Retrouvailles quasi-impossibles
Les familles de civils captifs n'ont presque aucune chance de revoir leur proche. En effet, si les échanges de soldats ukrainiens contre russes existent, ceux de civils sont rarissimes, faute de cadre légal. Les échanges de soldats sont, eux, encadrés par les conventions de Genève.
Les rares civils qui ont pu s’en sortir témoignent souvent de torture, de travail forcé, plusieurs ont dû creuser des tranchées pour l’armée russe.
"Dès que tu arrives à la prison, tu te fais tabasser par quatre personnes. Certains ont des gants de combat, d'autres te frappent avec les pieds, d'autres avec une chaise. On te réveille à 6 heures du matin pour chanter l'hymne national russe. Il faut s’arracher la voix, chanter très fort, plusieurs fois, jusqu'à ce que ça plaise aux gardiens. Les détenus ont l’obligation de rester debout dans les cellules. Ils ne peuvent pas s’asseoir du tout", décrit Yulia.
Lorsqu'un ukrainien est capturé par la Russie, la famille n'a que très peu de chance de le voir revenir.
Le CICR sous tension
Le CICR est la seule aide dont peuvent bénéficier les prisonniers et leurs proches mais elle reste maigre, comme le rappelle Yulia.
"J'ai reçu un appel de Genève me disant que mon père était en captivité. Mais ça je le savais déjà. Je leur ai alors demandé s’il y avait peut-être une lettre ou des nouvelles de sa santé. Ils m’ont répondu qu’ils ne pouvaient rien me dire de plus.
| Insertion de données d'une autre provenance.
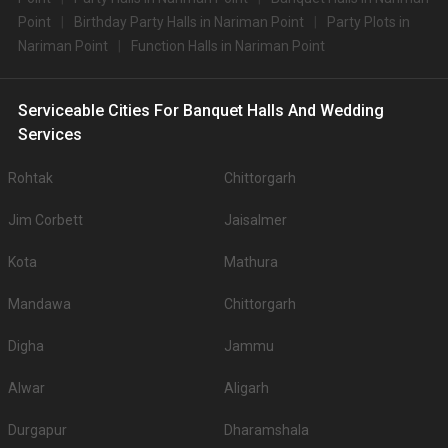
Point
Birthday Party Halls in Nariman Point
Party Plots in
Nariman Point
Function Halls in Nariman Point
Serviceable Cities For Banquet Halls And Wedding
Services
Rohtak
Chittorgarh
Jim Corbett
Jaisalmer
Kota
Mathura
Mandawa
Chittorgarh
Digha
Jammu
Alwar
Aligarh
Durgapur
Dharamshala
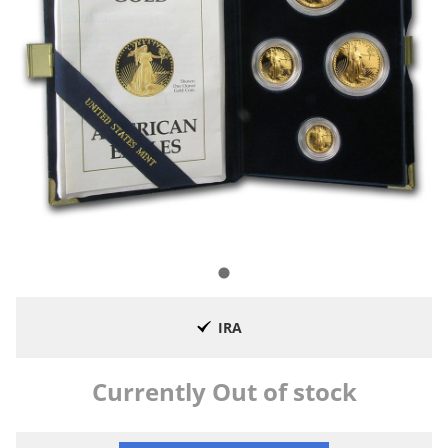
IRA
Currently Out of stock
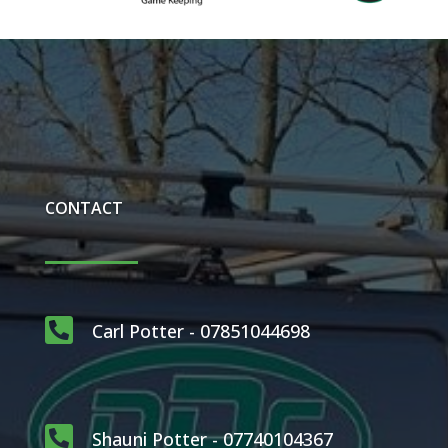
CONTACT

Carl Potter - 07851044698

Shauni Potter - 07740104367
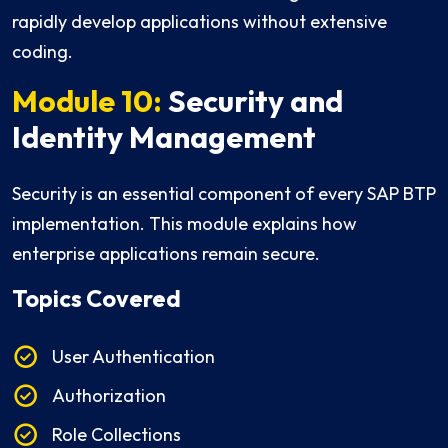
rapidly develop applications without extensive
coding.
Module 10:
Security and
Identity Management
Security is an essential component of every SAP BTP
implementation. This module explains how
enterprise applications remain secure.
Topics Covered
User Authentication
Authorization
Role Collections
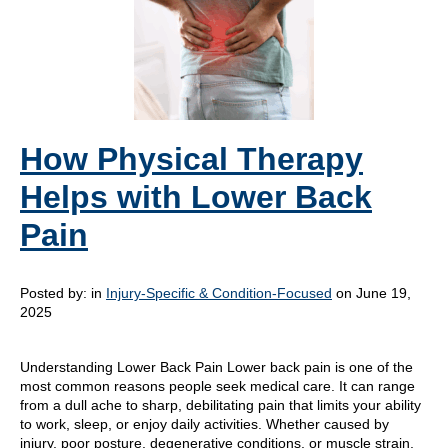
How Physical Therapy
Helps with Lower Back
Pain
Posted by:
in
Injury-Specific & Condition-Focused
on June 19,
2025
Understanding Lower Back Pain Lower back pain is one of the
most common reasons people seek medical care. It can range
from a dull ache to sharp, debilitating pain that limits your ability
to work, sleep, or enjoy daily activities. Whether caused by
injury, poor posture, degenerative conditions, or muscle strain,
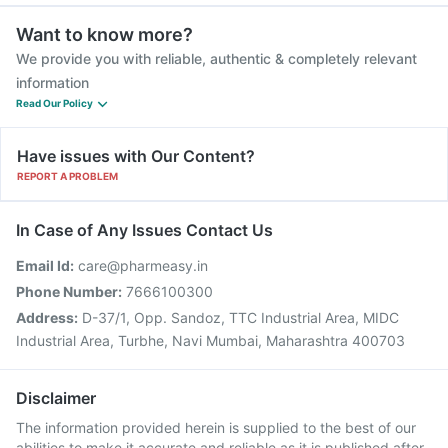
Want to know more?
We provide you with reliable, authentic & completely relevant
information
Read Our Policy
Have issues with Our Content?
REPORT A PROBLEM
In Case of Any Issues Contact Us
Email Id:
care@pharmeasy.in
Phone Number:
7666100300
Address:
D-37/1, Opp. Sandoz, TTC Industrial Area, MIDC
Industrial Area, Turbhe, Navi Mumbai, Maharashtra 400703
Disclaimer
The information provided herein is supplied to the best of our
abilities to make it accurate and reliable as it is published after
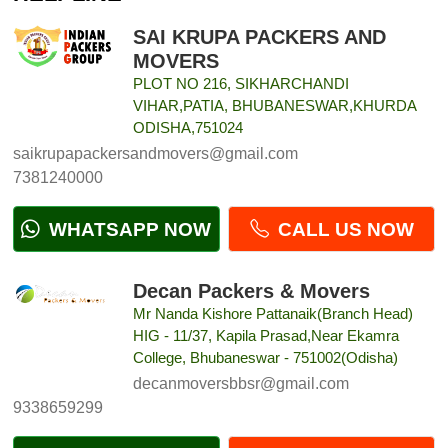
SAI KRUPA PACKERS AND
MOVERS
PLOT NO 216, SIKHARCHANDI
VIHAR,PATIA, BHUBANESWAR,KHURDA
ODISHA,751024
saikrupapackersandmovers@gmail.com
7381240000
WHATSAPP NOW
CALL US NOW
Decan Packers & Movers
Mr Nanda Kishore Pattanaik(Branch Head)
HIG - 11/37, Kapila Prasad,Near Ekamra
College, Bhubaneswar - 751002(Odisha)
decanmoversbbsr@gmail.com
9338659299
Je leur ai demandé 'mais quand l’avez-vous vu?' Ils m’ont répondu que c’était il y a cinq mois. Je leur ai dit 'mais pourquoi ne pas avoir appelé avant?' La réponse a été: nous sommes désolés, mais nous manquons de personnel."
Yulia recevra ensuite d’autres lettres, via des soldats libérés qui ont croisé son père. Elle s’accroche à cette seule lueur d’espoir de le retrouver un jour, grâce à une lettre qu’il a adressée à sa mère, âgée, et qui dit "Maman, attends-moi s'il te plaît".